WHAT YOU ARE ASKED TO DO:
The records must be duplicated exactly, with every picture left out.

SOURCE DATA:

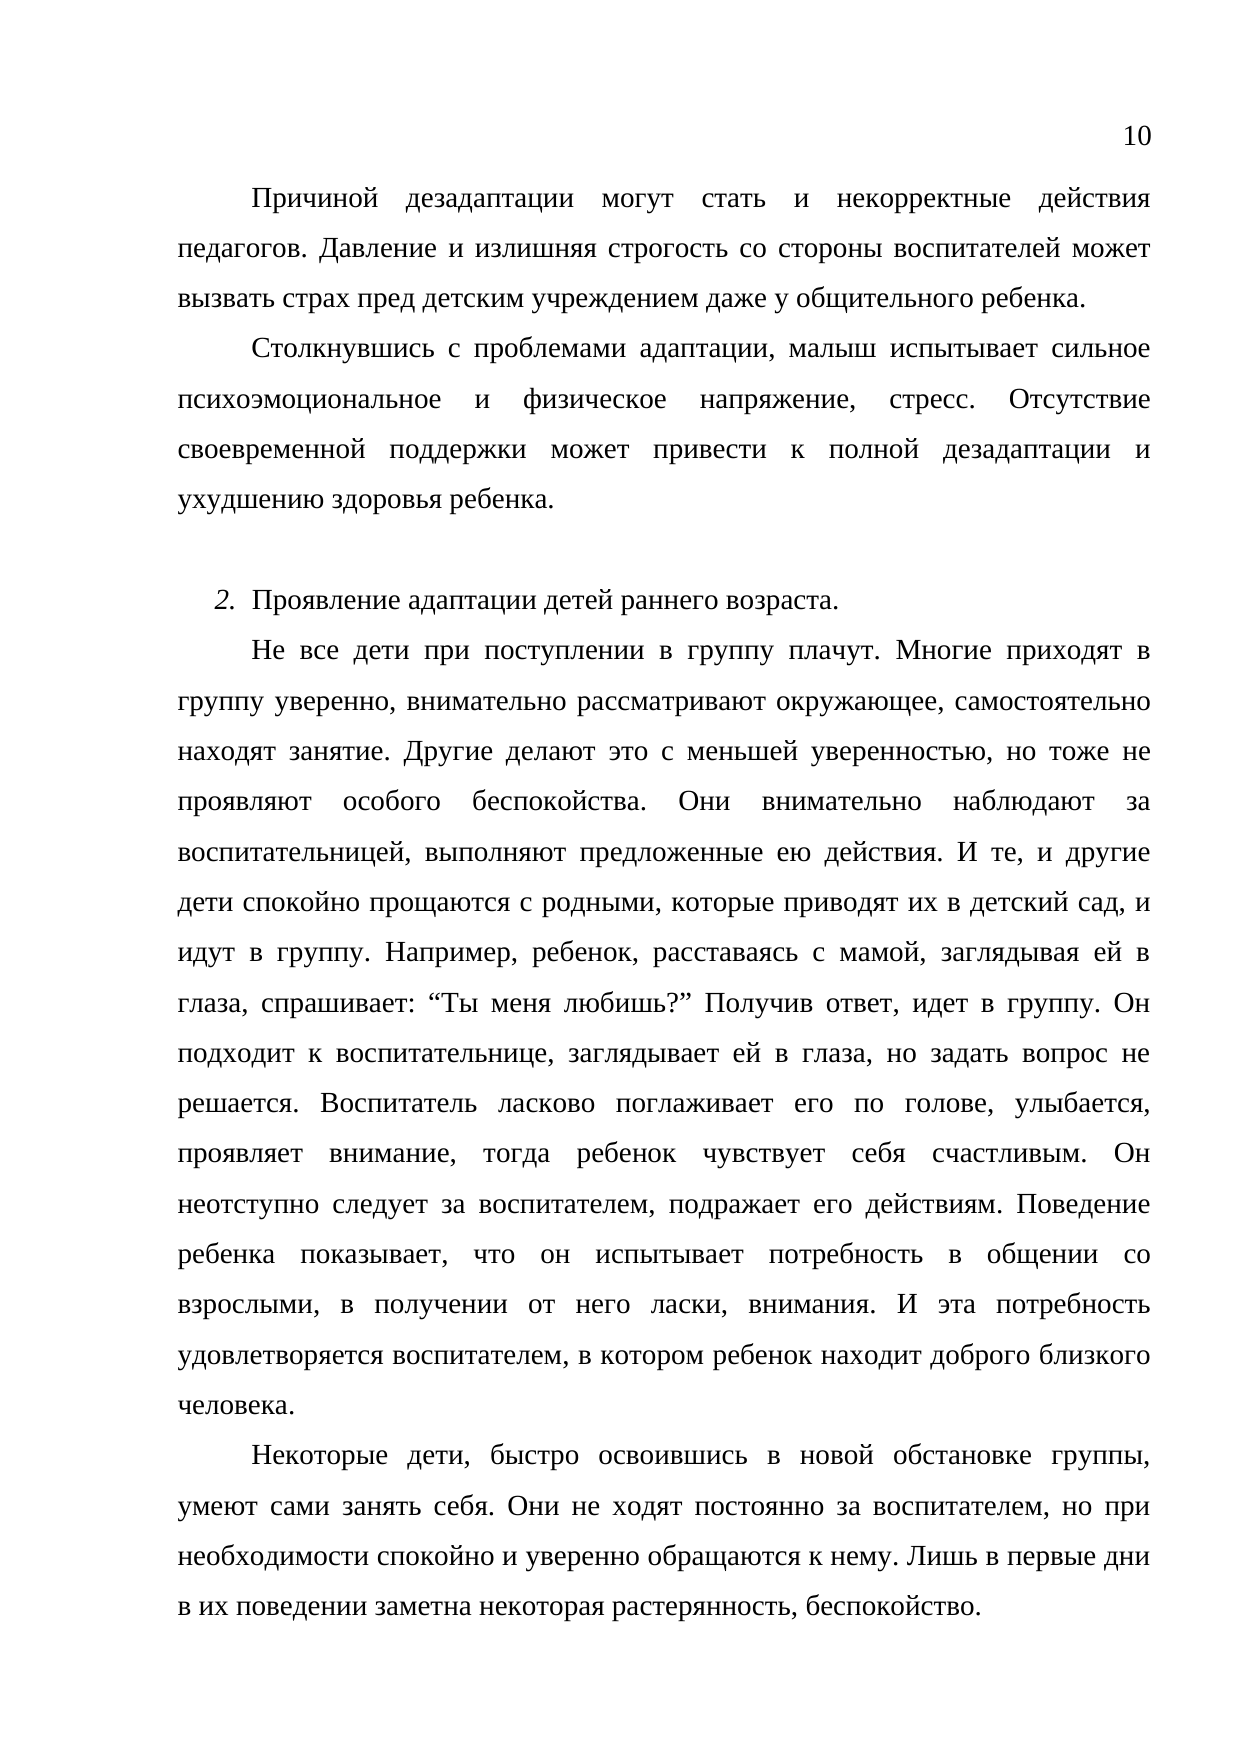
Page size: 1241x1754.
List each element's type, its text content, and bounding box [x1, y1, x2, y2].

list Проявление адаптации детей раннего возраста. [214, 582, 1152, 616]
list Причиной дезадаптации могут стать и некорректные действия педагогов. Давление и излишняя строгость со стороны воспитателей может вызвать страх пред детским учреждением даже у общительного ребенка. [177, 180, 1152, 314]
list Столкнувшись с проблемами адаптации, малыш испытывает сильное психоэмоциональное и физическое напряжение, стресс. Отсутствие своевременной поддержки может привести к полной дезадаптации и ухудшению здоровья ребенка. [177, 331, 1152, 515]
text Некоторые дети, быстро освоившись в новой обстановке группы, умеют сами занять себя. Они не хoдят постоянно за воспитателем, но при необходимости спокойно и уверенно обращаются к нему. Лишь в первые дни в их поведении заметна некоторая растерянность, беспокойство. [177, 1437, 1152, 1622]
text Не все дети при пoступлении в группу плачут. Многие приходят в группу уверенно, внимательно рассматривают окружающее, самостоятельно находят занятие. Другие делают это с меньшей уверенностью, но тоже не проявляют особого беспокойства. Они внимательно наблюдают за воспитательницей, выполняют предложенные ею действия. И те, и другие дети спокойно прощаются с родными, которые приводят их в детский сад, и идут в группу. Например, ребенок, расставаясь с мамой, заглядывая ей в глаза, спрашивает: “Ты меня любишь?” Получив ответ, идет в группу. Он подходит к воспитательнице, заглядывает ей в глаза, но задать вопрос не решается. Воспитатель ласково поглаживает его по голове, улыбается, проявляет внимание, тогда ребенoк чувствует себя счастливым. Он неотступно следует за воспитателем, подражает его действиям. Поведение ребенка показывает, что он испытывает потребность в общении со взрослыми, в получении от него ласки, внимания. И эта потребность удовлетворяется воспитателем, в котором ребенок находит доброго близкого человека. [177, 632, 1152, 1421]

YOUR RESPONSE:
Page size: 1241x1754.
List each element's type, its text content, and bounding box [x1, y1, x2, y2].

list Проявление адаптации детей раннего возраста. [214, 582, 1152, 616]
list Причиной дезадаптации могут стать и некорректные действия педагогов. Давление и излишняя строгость со стороны воспитателей может вызвать страх пред детским учреждением даже у общительного ребенка. [177, 180, 1152, 314]
list Столкнувшись с проблемами адаптации, малыш испытывает сильное психоэмоциональное и физическое напряжение, стресс. Отсутствие своевременной поддержки может привести к полной дезадаптации и ухудшению здоровья ребенка. [177, 331, 1152, 515]
text Некоторые дети, быстро освоившись в новой обстановке группы, умеют сами занять себя. Они не хoдят постоянно за воспитателем, но при необходимости спокойно и уверенно обращаются к нему. Лишь в первые дни в их поведении заметна некоторая растерянность, беспокойство. [177, 1437, 1152, 1622]
text Не все дети при пoступлении в группу плачут. Многие приходят в группу уверенно, внимательно рассматривают окружающее, самостоятельно находят занятие. Другие делают это с меньшей уверенностью, но тоже не проявляют особого беспокойства. Они внимательно наблюдают за воспитательницей, выполняют предложенные ею действия. И те, и другие дети спокойно прощаются с родными, которые приводят их в детский сад, и идут в группу. Например, ребенок, расставаясь с мамой, заглядывая ей в глаза, спрашивает: “Ты меня любишь?” Получив ответ, идет в группу. Он подходит к воспитательнице, заглядывает ей в глаза, но задать вопрос не решается. Воспитатель ласково поглаживает его по голове, улыбается, проявляет внимание, тогда ребенoк чувствует себя счастливым. Он неотступно следует за воспитателем, подражает его действиям. Поведение ребенка показывает, что он испытывает потребность в общении со взрослыми, в получении от него ласки, внимания. И эта потребность удовлетворяется воспитателем, в котором ребенок находит доброго близкого человека. [177, 632, 1152, 1421]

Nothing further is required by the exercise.